In particular, we can apply this to our Poisson data problem above to construct a large-sample approximate \(100(1-\alpha)\%\) confidence interval for \(\lambda\) in the form: \[ \widehat{\lambda} \pm z^*_{\alpha/2} \frac{1}{\sqrt{-\mathcal{L}''(\widehat{\lambda})}}, \] where \(z^*_{\alpha/2}\) is the \(\alpha/2\) critical value of a standard Normal distribution and we have estimated the expected Fisher information \(\mathcal{I}_n(\theta)\) by the observed information \(I(\widehat{\lambda})=-\mathcal{L}''(\widehat{\lambda})\).

  • We can request that R computes the second derivative at the maximum, \(\mathcal{L}''(\widehat{\lambda})\), as part of the maximisation process. To do this, re-run your optimisation, but add the additional argument hessian=TRUE.

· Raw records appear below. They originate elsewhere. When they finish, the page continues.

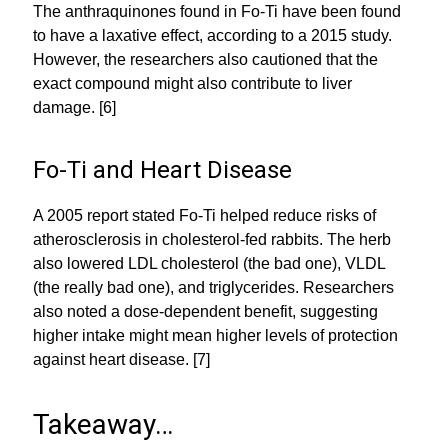
The anthraquinones found in Fo-Ti have been found
to have a laxative effect, according to a 2015 study.
However, the researchers also cautioned that the
exact compound might also contribute to liver
damage. [6]
Fo-Ti and Heart Disease
A 2005 report stated Fo-Ti helped reduce risks of
atherosclerosis in cholesterol-fed rabbits. The herb
also lowered LDL cholesterol (the bad one), VLDL
(the really bad one), and triglycerides. Researchers
also noted a dose-dependent benefit, suggesting
higher intake might mean higher levels of protection
against heart disease. [7]
Takeaway…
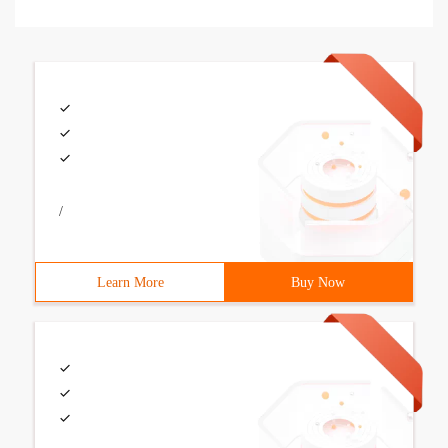
/
Learn More
Buy Now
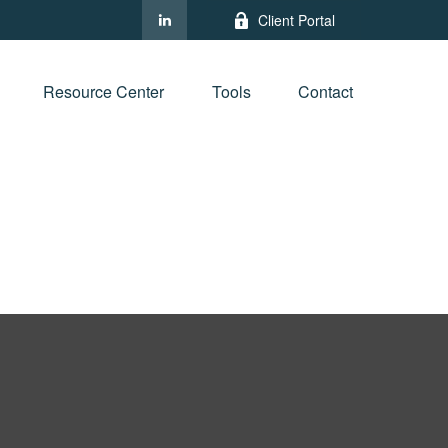
Client Portal
Resource Center
Tools
Contact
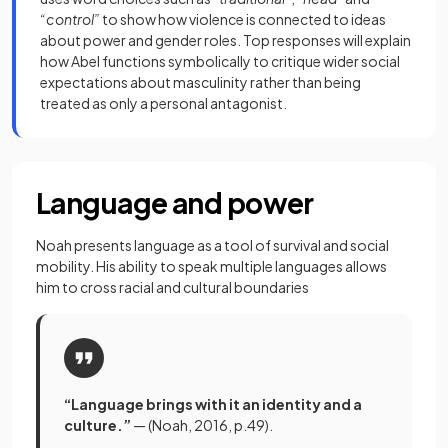
“control”
to show how violence is connected to ideas
about power and gender roles. Top responses will explain
how Abel functions symbolically to critique wider social
expectations about masculinity rather than being
treated as only a personal antagonist.
Language and power
Noah presents language as a tool of survival and social
mobility. His ability to speak multiple languages allows
him to cross racial and cultural boundaries
“Language brings with it an identity and a
culture.”
— (Noah, 2016, p.49).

You should now obtain R output that looks like this:

## $par
## [1] 3.893333
## 
## $value
## [1] 419.6223
## 
## $counts
## function gradient 
##       NA       NA 
## 
## $convergence
## [1] 0
## 
## $message
## NULL
## 
## $hessian
##           [,1]
## [1,] -77.05481
  • The output from optim will now contain an additional element named hessian. Extract this element, multiply by -1, and save it as obsInfo.
  • To get the variance of \(\widehat{\lambda}\) we need to invert the information matrix. We can achieve this using R’s solve function. Try this now on obsInfo. Save this to varMLE.
  • As obsInfo is just a scalar (or a \(1\times1\) matrix), we should just return the reciprocal \(\frac{1}{I(\widehat{\lambda})}\) - check this now!
  • Finally, varMLE will be in the form of a \(1\times 1\) matrix rather than a scalar (as the Hessian matrix is a matrix of the second order partial derivatives). To extract the value from within the matrix, run the following code varMLE <- varMLE[1,1]
  • Use your standard Normal tables (or R’s built-in function qnorm) to find the critical \(z^*_{\alpha/2}\) value for a 95% confidence interval. Save this as zcrit.
  • Combine mle, zcrit, and varMLE to evaluate an approximate 95% Wald confidence interval for \(\lambda\).
  • Return (and possibly re-draw) the plot of your log-likelihood function, with the MLE indicated as a vertical line. Add the limits of the confidence interval to your plot as vertical green lines.
  • What does the confidence interval suggest about the reliability of your estimate.
  • Does the log-likelihood look reasonably quadratic near the MLE? Does this affect your conclusions, and how would you investigate this further?